The design and implementation processes of CBAs have an immense impact on their effectiveness. There has been criticism of CBAs due to past CBA processes ending with unfulfilled promises to communities and lacking mechanisms for accountability. But coalitions can use best practices to integrate a number of critical elements for more effective CBAs. These include building a coalition that has deep relationships in the community and reflects the community’s diversity, having capacity to handle the needs of an entire negotiation process, ensuring a transparent process for all parties involved, creating specific terms of the CBA, identifying the responsibilities of all stakeholders, and establishing a detailed plan and system for monitoring implementation.
Examples of This Strategy in Action
- In 2018, Stand Up Nashville, a community-based organization seeking to make Nashville a model of justice and equality, secured a community benefits agreement with Nashville Soccer Holdings for a stadium for the professional soccer team and a mixed-use development project.
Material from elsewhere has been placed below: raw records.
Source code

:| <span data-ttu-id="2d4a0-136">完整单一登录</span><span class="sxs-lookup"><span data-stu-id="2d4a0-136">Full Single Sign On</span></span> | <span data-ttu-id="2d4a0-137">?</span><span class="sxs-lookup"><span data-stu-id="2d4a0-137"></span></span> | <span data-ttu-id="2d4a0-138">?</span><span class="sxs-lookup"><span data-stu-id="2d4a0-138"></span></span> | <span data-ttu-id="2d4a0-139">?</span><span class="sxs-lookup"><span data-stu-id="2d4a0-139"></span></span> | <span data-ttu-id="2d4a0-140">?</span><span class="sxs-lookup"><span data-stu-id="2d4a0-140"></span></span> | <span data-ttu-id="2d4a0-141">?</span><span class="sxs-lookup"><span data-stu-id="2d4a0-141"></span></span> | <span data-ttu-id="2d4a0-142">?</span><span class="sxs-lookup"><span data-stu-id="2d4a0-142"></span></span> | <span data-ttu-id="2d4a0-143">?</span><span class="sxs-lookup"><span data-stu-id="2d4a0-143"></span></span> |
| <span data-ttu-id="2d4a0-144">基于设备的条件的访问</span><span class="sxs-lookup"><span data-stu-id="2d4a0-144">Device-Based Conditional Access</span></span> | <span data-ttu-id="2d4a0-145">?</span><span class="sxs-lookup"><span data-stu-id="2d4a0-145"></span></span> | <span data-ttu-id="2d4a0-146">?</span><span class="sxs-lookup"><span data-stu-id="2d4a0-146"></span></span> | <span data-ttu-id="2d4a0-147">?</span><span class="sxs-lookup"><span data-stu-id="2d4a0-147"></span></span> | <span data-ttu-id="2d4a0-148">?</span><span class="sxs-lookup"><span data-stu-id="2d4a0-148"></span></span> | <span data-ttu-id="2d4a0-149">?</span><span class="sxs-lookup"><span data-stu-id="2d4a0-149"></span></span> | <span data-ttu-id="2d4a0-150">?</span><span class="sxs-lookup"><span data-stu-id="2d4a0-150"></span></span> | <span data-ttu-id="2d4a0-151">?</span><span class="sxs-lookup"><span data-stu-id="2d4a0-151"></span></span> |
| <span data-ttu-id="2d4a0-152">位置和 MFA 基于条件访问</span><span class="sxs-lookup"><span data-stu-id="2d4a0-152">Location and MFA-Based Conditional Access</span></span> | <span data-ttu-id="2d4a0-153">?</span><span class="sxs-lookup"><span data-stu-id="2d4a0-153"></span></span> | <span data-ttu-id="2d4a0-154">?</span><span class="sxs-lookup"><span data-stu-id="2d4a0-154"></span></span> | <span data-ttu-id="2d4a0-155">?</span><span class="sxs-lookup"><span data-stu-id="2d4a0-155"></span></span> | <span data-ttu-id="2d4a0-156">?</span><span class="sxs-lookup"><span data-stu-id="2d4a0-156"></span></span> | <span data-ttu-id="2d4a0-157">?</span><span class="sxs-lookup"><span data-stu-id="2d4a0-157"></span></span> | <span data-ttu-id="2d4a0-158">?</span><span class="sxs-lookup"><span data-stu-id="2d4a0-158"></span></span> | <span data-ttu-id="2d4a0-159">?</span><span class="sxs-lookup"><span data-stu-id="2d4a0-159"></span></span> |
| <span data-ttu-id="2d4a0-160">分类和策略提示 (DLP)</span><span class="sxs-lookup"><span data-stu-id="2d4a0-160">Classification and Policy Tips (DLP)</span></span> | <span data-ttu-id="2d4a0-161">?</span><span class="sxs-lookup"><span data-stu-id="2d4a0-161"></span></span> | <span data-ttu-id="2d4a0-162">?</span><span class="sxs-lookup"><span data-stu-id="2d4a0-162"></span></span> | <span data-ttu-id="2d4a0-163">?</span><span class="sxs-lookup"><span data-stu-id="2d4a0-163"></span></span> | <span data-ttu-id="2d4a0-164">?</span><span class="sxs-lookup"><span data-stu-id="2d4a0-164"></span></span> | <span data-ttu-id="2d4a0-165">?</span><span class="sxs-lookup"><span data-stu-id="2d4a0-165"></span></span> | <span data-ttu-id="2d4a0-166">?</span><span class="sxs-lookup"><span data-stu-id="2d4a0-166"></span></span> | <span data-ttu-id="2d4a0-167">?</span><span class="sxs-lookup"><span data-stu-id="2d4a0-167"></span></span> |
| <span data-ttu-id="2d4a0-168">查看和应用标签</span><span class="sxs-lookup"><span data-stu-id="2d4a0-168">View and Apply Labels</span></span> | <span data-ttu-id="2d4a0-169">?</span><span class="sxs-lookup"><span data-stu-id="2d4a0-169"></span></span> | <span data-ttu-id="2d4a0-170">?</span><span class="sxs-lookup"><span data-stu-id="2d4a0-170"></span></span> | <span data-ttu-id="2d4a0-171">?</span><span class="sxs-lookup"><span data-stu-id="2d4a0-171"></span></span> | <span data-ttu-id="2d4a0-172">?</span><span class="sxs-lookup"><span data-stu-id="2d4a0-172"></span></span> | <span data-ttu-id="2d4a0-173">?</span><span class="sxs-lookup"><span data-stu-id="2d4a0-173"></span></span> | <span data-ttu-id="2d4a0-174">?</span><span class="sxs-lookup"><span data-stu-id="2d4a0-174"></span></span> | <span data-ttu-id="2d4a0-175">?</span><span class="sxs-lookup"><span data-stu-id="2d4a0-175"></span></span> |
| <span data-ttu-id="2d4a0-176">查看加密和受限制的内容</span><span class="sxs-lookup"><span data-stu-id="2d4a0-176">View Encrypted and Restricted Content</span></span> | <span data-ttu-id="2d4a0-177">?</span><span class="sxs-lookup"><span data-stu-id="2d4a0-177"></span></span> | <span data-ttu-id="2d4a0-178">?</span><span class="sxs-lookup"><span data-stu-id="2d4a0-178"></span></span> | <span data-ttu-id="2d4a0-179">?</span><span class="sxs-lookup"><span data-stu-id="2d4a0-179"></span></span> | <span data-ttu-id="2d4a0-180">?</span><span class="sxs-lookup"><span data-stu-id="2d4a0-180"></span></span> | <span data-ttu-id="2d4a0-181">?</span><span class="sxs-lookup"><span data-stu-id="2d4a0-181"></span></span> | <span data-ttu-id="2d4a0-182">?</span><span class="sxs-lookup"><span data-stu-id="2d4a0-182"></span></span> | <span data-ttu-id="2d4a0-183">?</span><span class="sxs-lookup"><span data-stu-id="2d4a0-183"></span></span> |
Along with commitments related to jobs, wages, and community services, the CBA included an affordable housing commitment. Once they are constructed, 20 percent of developed units will be rented at affordable rates, and at least 20 percent of the affordable units will have three bedrooms to accommodate the needs of families.
- In 2006, Front Range Economic Strategy Center and the coalition members of the Campaign for Responsible Development secured a community benefit agreement for the Gates Cherokee Redevelopment Project, a $1 billion, mixed-use, transit-oriented development. The CBA includes an Affordable Housing Plan to support the housing needs of residents with low incomes. The commitments include construction of 150 affordable, for-sale units out of 1,500 total for-sale units and 200 low-income rental units out of 1,000 total rental units. Further, the CBA has a commitment to follow federal and local handicapped accessibility standards.
- In 2005, Georgia Stand-Up, a grassroots community organization, secured community benefits commitments as part of the Atlanta BeltLine project. The 25-year, $2.8 billion project involves the transit-oriented development of a 22-mile light rail transit loop. Instead of an agreement directly between the community group and a developer, a city resolution was passed outlining commitments for investments to address the needs of residents most affected by the development. The legislation created the BeltLine Tax Allocation District, a financing tool to use revenue from increases in property taxes to reinvest in additional projects to meet certain needs over time.